• [How to complete this task]: Leave the images out and write out each entry exactly as shown.

• [Material supplied]:
- - -

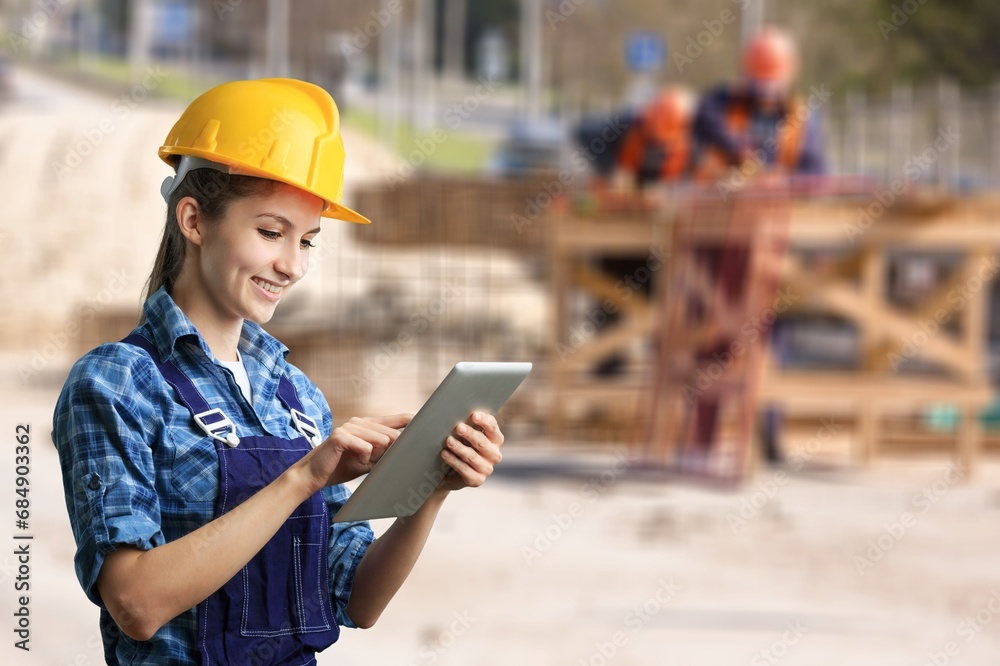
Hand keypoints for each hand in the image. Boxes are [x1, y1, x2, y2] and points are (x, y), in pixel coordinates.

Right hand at [296, 414, 411, 490]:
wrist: (313, 475)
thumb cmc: (341, 467)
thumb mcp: (368, 460)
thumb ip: (385, 453)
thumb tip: (408, 453)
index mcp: (367, 424)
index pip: (396, 419)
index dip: (413, 421)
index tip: (430, 424)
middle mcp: (359, 421)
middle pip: (392, 433)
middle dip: (393, 450)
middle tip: (384, 461)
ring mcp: (349, 426)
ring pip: (380, 440)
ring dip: (375, 457)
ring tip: (362, 461)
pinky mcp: (341, 436)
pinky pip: (366, 447)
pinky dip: (363, 459)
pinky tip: (355, 461)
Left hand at [437, 411, 503, 491]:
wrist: (449, 472)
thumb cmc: (459, 446)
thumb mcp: (464, 434)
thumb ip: (465, 424)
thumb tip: (455, 411)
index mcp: (495, 439)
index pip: (493, 427)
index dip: (484, 421)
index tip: (473, 415)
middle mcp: (494, 454)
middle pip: (482, 442)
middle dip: (470, 434)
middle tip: (458, 427)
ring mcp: (487, 469)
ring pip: (472, 457)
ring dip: (460, 448)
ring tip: (448, 441)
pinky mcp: (477, 480)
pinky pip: (465, 470)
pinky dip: (454, 461)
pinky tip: (445, 454)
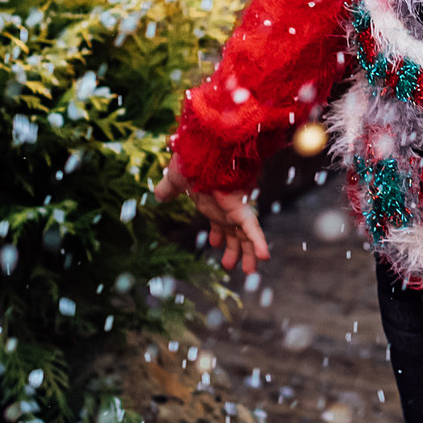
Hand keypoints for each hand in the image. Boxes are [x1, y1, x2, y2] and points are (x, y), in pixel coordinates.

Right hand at [152, 163, 270, 275]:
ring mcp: (236, 209)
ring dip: (249, 254)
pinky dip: (259, 243)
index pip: (219, 222)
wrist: (200, 151)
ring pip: (247, 236)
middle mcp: (227, 207)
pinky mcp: (242, 208)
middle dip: (234, 250)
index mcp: (213, 203)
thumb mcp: (175, 180)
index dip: (219, 234)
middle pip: (234, 233)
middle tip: (230, 265)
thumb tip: (158, 195)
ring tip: (251, 271)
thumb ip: (168, 189)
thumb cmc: (190, 161)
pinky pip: (253, 229)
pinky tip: (265, 258)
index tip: (215, 244)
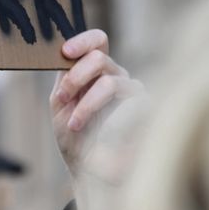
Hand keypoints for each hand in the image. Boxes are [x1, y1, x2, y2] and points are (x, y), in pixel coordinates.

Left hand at [50, 29, 142, 176]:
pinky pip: (128, 106)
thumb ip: (64, 78)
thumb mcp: (62, 105)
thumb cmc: (74, 136)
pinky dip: (105, 119)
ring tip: (75, 125)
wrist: (88, 169)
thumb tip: (62, 53)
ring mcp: (134, 92)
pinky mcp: (147, 110)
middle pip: (99, 58)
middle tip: (62, 99)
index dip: (82, 40)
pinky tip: (99, 134)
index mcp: (96, 71)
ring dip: (86, 105)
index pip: (97, 41)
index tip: (65, 52)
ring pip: (110, 82)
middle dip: (75, 78)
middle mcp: (118, 76)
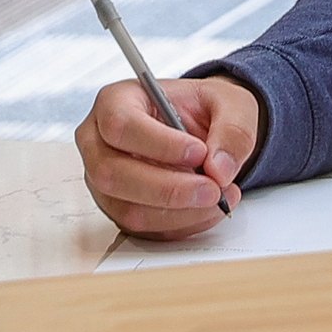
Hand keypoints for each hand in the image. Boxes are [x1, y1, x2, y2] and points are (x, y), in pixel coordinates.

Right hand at [75, 74, 258, 239]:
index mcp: (116, 102)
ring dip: (180, 212)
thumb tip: (220, 168)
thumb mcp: (230, 102)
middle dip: (169, 188)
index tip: (199, 152)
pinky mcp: (120, 210)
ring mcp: (105, 181)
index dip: (158, 144)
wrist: (201, 134)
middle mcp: (99, 142)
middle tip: (212, 188)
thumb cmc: (203, 110)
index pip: (120, 125)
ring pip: (129, 210)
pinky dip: (183, 224)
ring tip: (218, 197)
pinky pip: (146, 229)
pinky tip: (207, 208)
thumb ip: (232, 129)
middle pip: (112, 174)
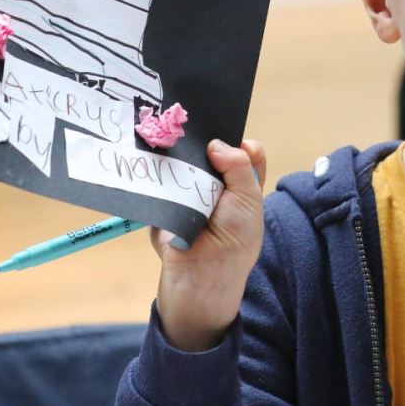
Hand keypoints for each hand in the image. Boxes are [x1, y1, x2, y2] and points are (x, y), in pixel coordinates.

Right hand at [154, 139, 266, 351]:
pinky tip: (156, 158)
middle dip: (202, 141)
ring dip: (178, 153)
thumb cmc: (234, 241)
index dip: (237, 142)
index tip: (227, 141)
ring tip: (170, 139)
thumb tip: (216, 144)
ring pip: (183, 161)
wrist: (199, 277)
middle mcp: (216, 183)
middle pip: (208, 151)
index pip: (244, 152)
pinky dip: (159, 170)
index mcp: (242, 183)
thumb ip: (239, 168)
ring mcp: (188, 190)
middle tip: (191, 128)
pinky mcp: (165, 198)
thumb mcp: (248, 202)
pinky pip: (160, 178)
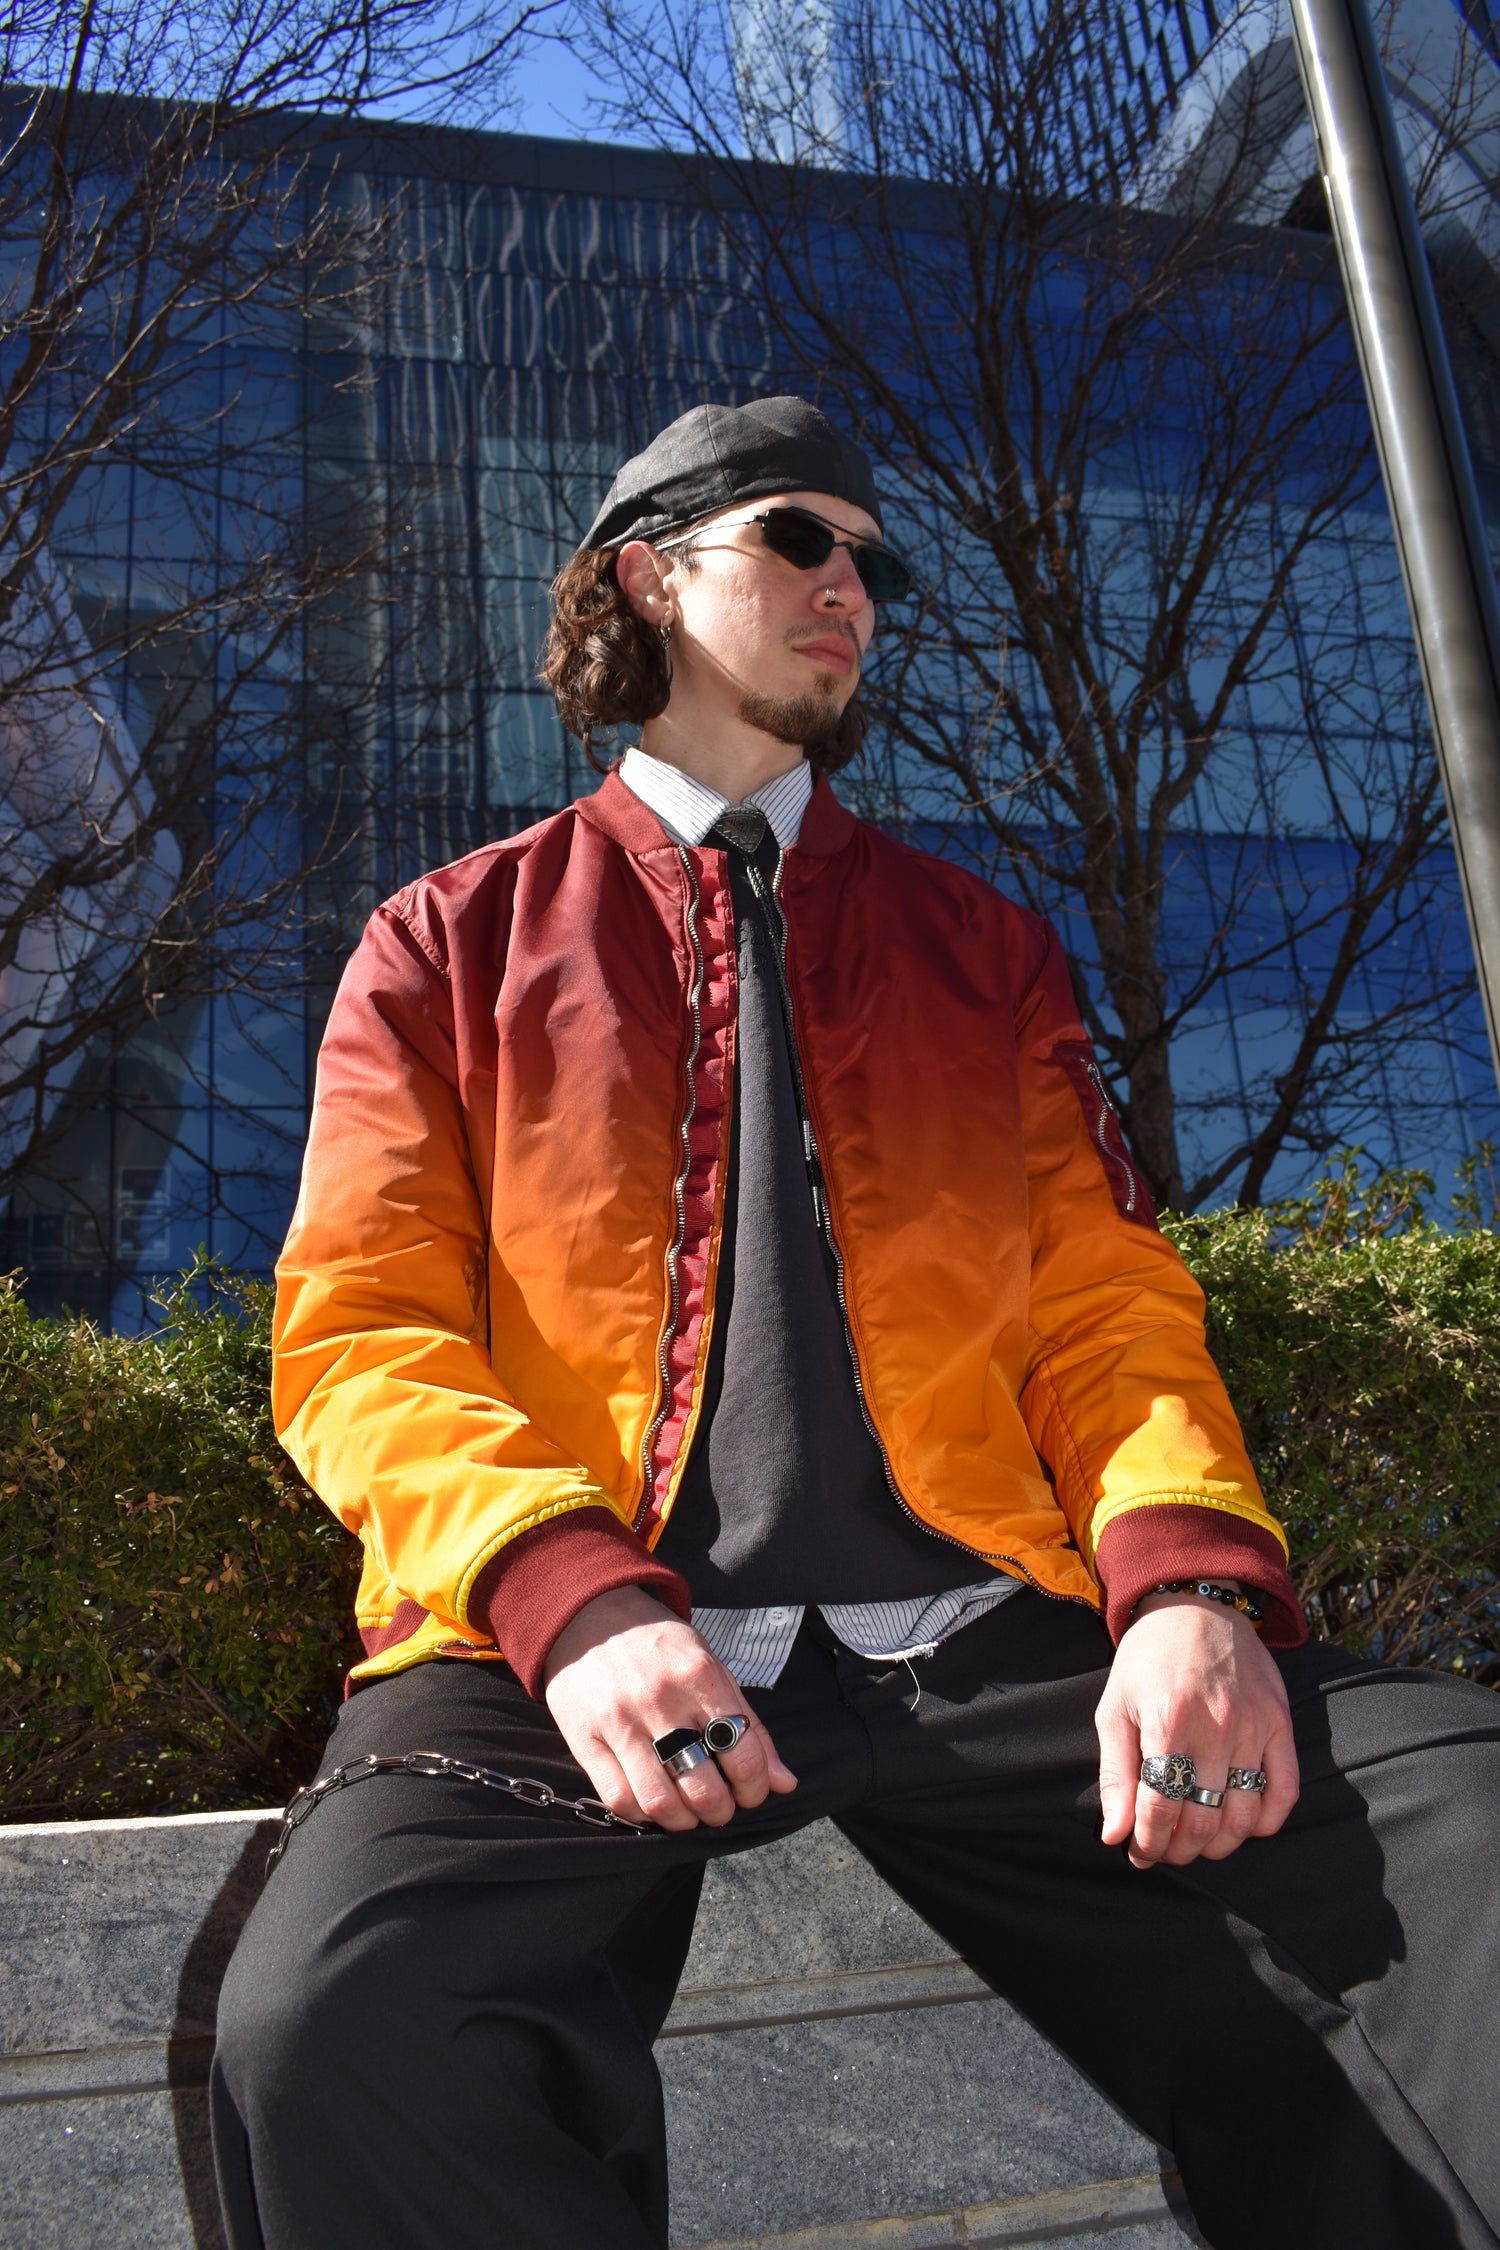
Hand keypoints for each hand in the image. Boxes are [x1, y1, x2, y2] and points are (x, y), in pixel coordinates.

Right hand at [542, 1586, 798, 1831]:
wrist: (590, 1616)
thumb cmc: (659, 1647)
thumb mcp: (711, 1666)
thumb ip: (749, 1724)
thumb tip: (784, 1782)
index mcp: (698, 1675)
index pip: (742, 1753)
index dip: (755, 1787)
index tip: (751, 1791)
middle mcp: (659, 1699)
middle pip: (702, 1787)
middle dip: (720, 1811)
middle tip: (719, 1806)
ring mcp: (618, 1721)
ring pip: (659, 1801)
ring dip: (683, 1821)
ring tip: (688, 1811)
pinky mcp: (584, 1740)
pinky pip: (618, 1799)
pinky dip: (642, 1815)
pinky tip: (653, 1802)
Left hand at [1096, 1590, 1297, 1869]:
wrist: (1195, 1604)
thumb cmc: (1147, 1659)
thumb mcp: (1114, 1708)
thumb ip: (1114, 1775)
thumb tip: (1114, 1835)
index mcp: (1167, 1719)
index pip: (1161, 1807)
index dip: (1148, 1841)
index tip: (1140, 1851)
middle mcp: (1216, 1724)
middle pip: (1204, 1818)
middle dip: (1180, 1849)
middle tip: (1167, 1850)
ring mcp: (1255, 1724)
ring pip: (1244, 1815)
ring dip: (1220, 1843)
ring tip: (1199, 1842)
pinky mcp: (1281, 1722)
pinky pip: (1285, 1791)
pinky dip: (1266, 1821)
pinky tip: (1241, 1823)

- - -

• [Response to this task]:
Hand keypoints for each hand in the image. Boxes are [x1, y1, x2, y2] and points are (x, y), in pixel coordinates.

Right hand at [296, 414, 411, 490]:
wrist: (313, 475)
thumb cmc: (341, 467)
thumb mcp: (368, 460)
thumb ip: (385, 453)
thumb tip: (408, 453)
index mcp: (367, 424)
index pip: (396, 419)
index dip: (413, 421)
index tip: (430, 424)
middle mcp: (359, 421)
middle pip: (392, 433)
middle dip: (393, 450)
middle tip: (384, 461)
ring mcp: (349, 426)
ring pip: (380, 440)
ring dip: (375, 457)
ring tip: (362, 461)
pinky mcp: (341, 436)
pinky pip: (366, 447)
pinky dip: (363, 459)
pinky tip: (355, 461)
Left hand at [437, 411, 503, 491]:
wrist: (449, 472)
thumb cmc: (459, 446)
thumb mcp: (464, 434)
thumb ip: (465, 424)
thumb tip: (455, 411)
index mcp: (495, 439)
index pip: (493, 427)
index dip: (484, 421)
index tip: (473, 415)
middle mcp: (494, 454)
middle pip: (482, 442)
middle dip: (470, 434)
middle tip: (458, 427)
ring mcp: (487, 469)
ring pip: (472, 457)
ring dip: (460, 448)
ring tip: (448, 441)
pinky mcp: (477, 480)
pinky pip: (465, 470)
pinky dip: (454, 461)
pinky tip: (445, 454)
Hand keypoints for each hand in the image. Boxes are [x1, y1, x2, y2] and points are (x, y), in pixel coordinates.

Right hand at [152, 163, 270, 275]:
ring mcp: (236, 209)
ring dip: (249, 254)
pinky dip: (259, 243)
index pip: (219, 222)
wrist: (200, 151)
ring pip: (247, 236)
middle mcp: (227, 207)
pinky mcp: (242, 208)
middle dip: (234, 250)
index mcp: (213, 203)
thumb mcp: (175, 180)
index dip: (219, 234)
middle pip: (234, 233)
middle tip: (230, 265)
thumb tip: (158, 195)
ring tip: (251, 271)
thumb ip: (168, 189)
thumb cmc: (190, 161)
pinky pip: (253, 229)
pinky tip: (265, 258)
index tip: (215, 244)
Hand keypoints for each hand in the image. Boxes are [x1, y1, x2, y2] and points are (x, y), in pixel coordinates.

Left hand at [50, 29, 142, 176]:
pinky pip: (128, 106)
thumb ip: (64, 78)
thumb mcp: (62, 105)
thumb cmc: (74, 136)
pinky dip: (105, 119)
ring tip: (75, 125)
wrist: (88, 169)
thumb tip: (62, 53)
ring mcp: (134, 92)
pinky mcp: (147, 110)
middle pip: (99, 58)
middle tip: (62, 99)
index dip: (82, 40)
pinky tip: (99, 134)
index mcp: (96, 71)
ring dip: (86, 105)
index pip: (97, 41)
index tip: (65, 52)
ring pip: (110, 82)
middle dip: (75, 78)
middle mcp: (118, 76)
Hand keypoints for each hand in the image. Boxes are [x1, y1, x2, y2] and points are (x, y), in pixel coordinates.

Right hand at [75, 74, 258, 239]:
index mcp: (116, 102)
ring dip: (180, 212)
thumb tip: (220, 168)
thumb mcp: (230, 102)
middle dip: (169, 188)
index tip: (199, 152)
pinky mcp: (120, 210)
ring mcp: (105, 181)
index dip: (158, 144)
wrist: (201, 134)
middle mcp: (99, 142)
middle tip: (212, 188)
thumb cmc: (203, 110)
index pip: (120, 125)
ring pip: (129, 210)
pinky dip: (183, 224)
ring tip: (218, 197)
pinky pip: (146, 229)
pinky tip: (207, 208)
thumb ip: (232, 129)
middle pip: (112, 174)
Hand keypoints for each hand in the image. Boxes are [x1, y1, x2, y2] and points are (x, y), in pixel coordinates.

Right hand at [154, 139, 266, 351]:
pinky tip: (156, 158)
middle dip: (202, 141)
ring dip: (178, 153)
thumb cmc: (234, 241)
index dip: (237, 142)
index tip: (227, 141)
ring tip: (170, 139)
thumb tip: (216, 144)
ring pip: (183, 161)
wrist: (199, 277)
middle mcp: (216, 183)
middle pip: (208, 151)
index pip: (244, 152)
pinky dip: (159, 170)
index mcp: (242, 183)
thumb ip: (239, 168)
ring mcp: (188, 190)
middle tip: (191, 128)
pinky mcp: (165, 198)
thumb mcp: (248, 202)
pinky pip: (160, 178)
Hand keypoints for each hand in the image. Boxes are [x1, y1, x2, y2] and points are (x, y), in pixel coordinates.

Right hand at [542, 1586, 798, 1831]:
wrist: (590, 1616)
thumb cmc: (659, 1647)
thumb mcp: (711, 1666)
thumb ip: (749, 1724)
thumb tip: (784, 1782)
index mcp: (698, 1675)
index pip: (742, 1753)
index dip: (755, 1787)
index tip: (751, 1791)
middle mcp: (659, 1699)
middle pip: (702, 1787)
middle dip: (720, 1811)
middle tip: (719, 1806)
ring mcp: (618, 1721)
ring pip: (659, 1801)
ring dip: (683, 1821)
ring tip: (688, 1811)
pinky mcp: (584, 1740)
pinky pip: (618, 1799)
pinky dip: (642, 1815)
pinky tip: (653, 1802)
Left hand at [1096, 1590, 1297, 1869]:
wrist: (1195, 1604)
thumb cmc: (1147, 1659)
thumb mcp: (1114, 1708)
thumb ip: (1114, 1775)
thumb tip: (1114, 1835)
index mcp: (1167, 1719)
index pip: (1161, 1807)
index dip: (1148, 1841)
index tip: (1140, 1851)
middle mcp: (1216, 1724)
middle pip: (1204, 1818)
middle dip: (1180, 1849)
middle tip: (1167, 1850)
ring mcp: (1255, 1724)
ring pip: (1244, 1815)
ring dip: (1220, 1843)
ring tip: (1199, 1842)
pinky mcp: (1281, 1722)
pinky pip: (1285, 1791)
pinky dip: (1266, 1821)
pinky tip: (1241, 1823)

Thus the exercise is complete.